- Task:
Reproduce the literary criticism excerpt word for word, starting with "At the beginning" and going on through "voices in America.".

- Document segment:
At the beginning of this paper I hinted that Mr. Untermeyer might ultimately take rank with the distinguished nineteenth-century New England group of singers. Perhaps this comparison is a foolish one. Possibly the future will ridicule me for rash enthusiasm. More likely, however, it will censure me for consigning Mr. Untermeyer to a company of estimable, though none the less inferior poets. But whatever his ultimate standing may be, and whether he continues to grow or not, it is undeniably true that today his spontaneity and thought, his human appeal and modernness, his sanity and virility make Louis Untermeyer one of the most significant poetic voices in America.

BOOK REVIEWS

WILLIAM DUNLAP. A STUDY OF HIS LIFE AND WORKS AND OF HIS PLACE IN CONTEMPORARY CULTURE. By Oral Sumner Coad. The Dunlap Society, New York, 1917,-xiii, 315 pp.

One of the most depressing instances of the neglect to which American drama, especially of our earlier periods, has been dedicated, is afforded by an examination of books purporting to survey American literature from its beginnings down to the present day. Virtually without exception such works either ignore the drama completely, save as an incidental attribute of the theater; or treat drama as a weak by-product of literature, sometimes as it were by accident forcing its way to the surface. It is encouraging to note many signs, nowadays, of a growing and widely developing interest in American drama, and study of the wider literary and cultural problems which arise. Where, indeed, shall one find a clearer indication of the tastes, the culture, the esthetic preoccupations of a civilized people than in the drama of the day, which attracts the general public to the theater? Dramatic art holds up the mirror to nature; but in an even deeper sense, drama itself is a mirror, in whose variegated colors and changing films we recognize the mind, the heart-the soul-of a people.

Such collections as Representative American Dramatists, admirably edited by Professor A. H. Quinn, of the University of Pennsylvania, and Representative Plays by American Dramatists, of which volume one has appeared, with an illuminating introduction to each play by Mr. Montrose J. Moses, are harbingers of great promise. At last the American drama is being made readily accessible to the general public, through well chosen selections of plays, illustrating various phases of dramatic art and representing the drama created here through examples most worthy of perpetuation.

- Collection entries:
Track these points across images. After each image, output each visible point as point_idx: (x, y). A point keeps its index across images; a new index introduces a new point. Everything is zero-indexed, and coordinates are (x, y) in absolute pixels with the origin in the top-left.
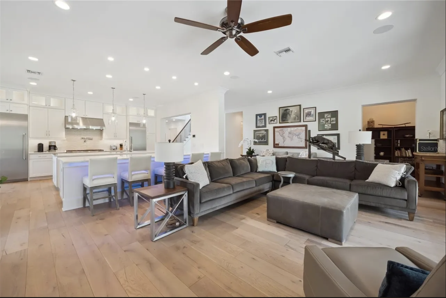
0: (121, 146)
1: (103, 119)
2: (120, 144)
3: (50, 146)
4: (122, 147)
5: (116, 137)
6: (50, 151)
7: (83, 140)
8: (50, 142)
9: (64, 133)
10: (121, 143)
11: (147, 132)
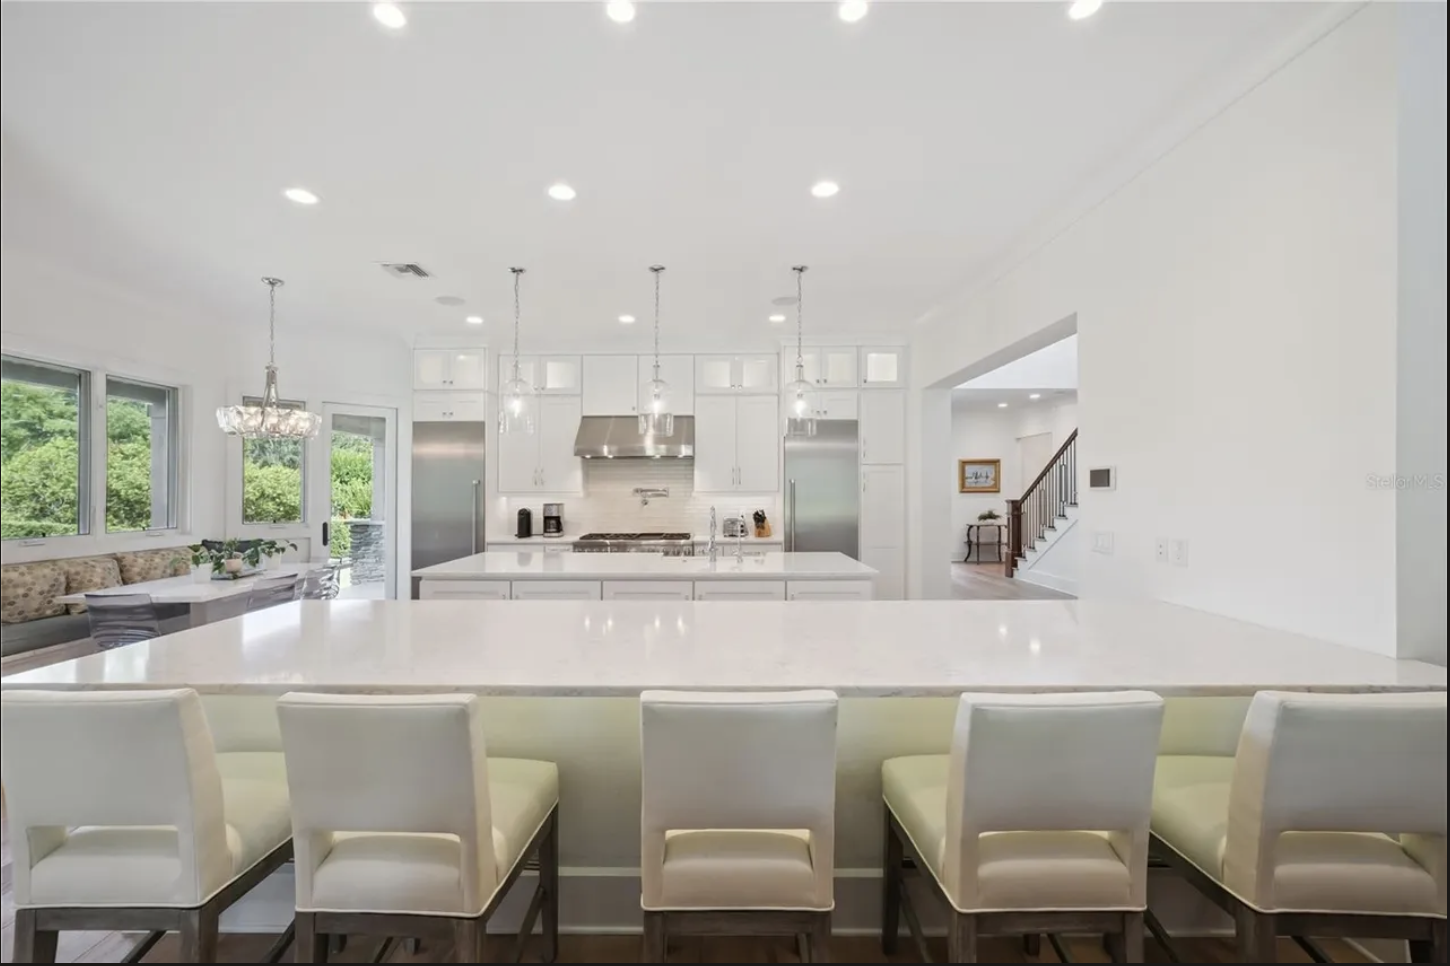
0: (760, 518)
1: (693, 417)
2: (757, 513)
3: (547, 519)
4: (763, 528)
5: (737, 483)
6: (546, 534)
7: (639, 498)
8: (546, 505)
9: (578, 475)
10: (758, 508)
11: (862, 460)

- Solution for this task:
At the beginning of this paper I hinted that Mr. Untermeyer might ultimately take rank with the distinguished nineteenth-century New England group of singers. Perhaps this comparison is a foolish one. Possibly the future will ridicule me for rash enthusiasm. More likely, however, it will censure me for consigning Mr. Untermeyer to a company of estimable, though none the less inferior poets. But whatever his ultimate standing may be, and whether he continues to grow or not, it is undeniably true that today his spontaneity and thought, his human appeal and modernness, his sanity and virility make Louis Untermeyer one of the most significant poetic voices in America.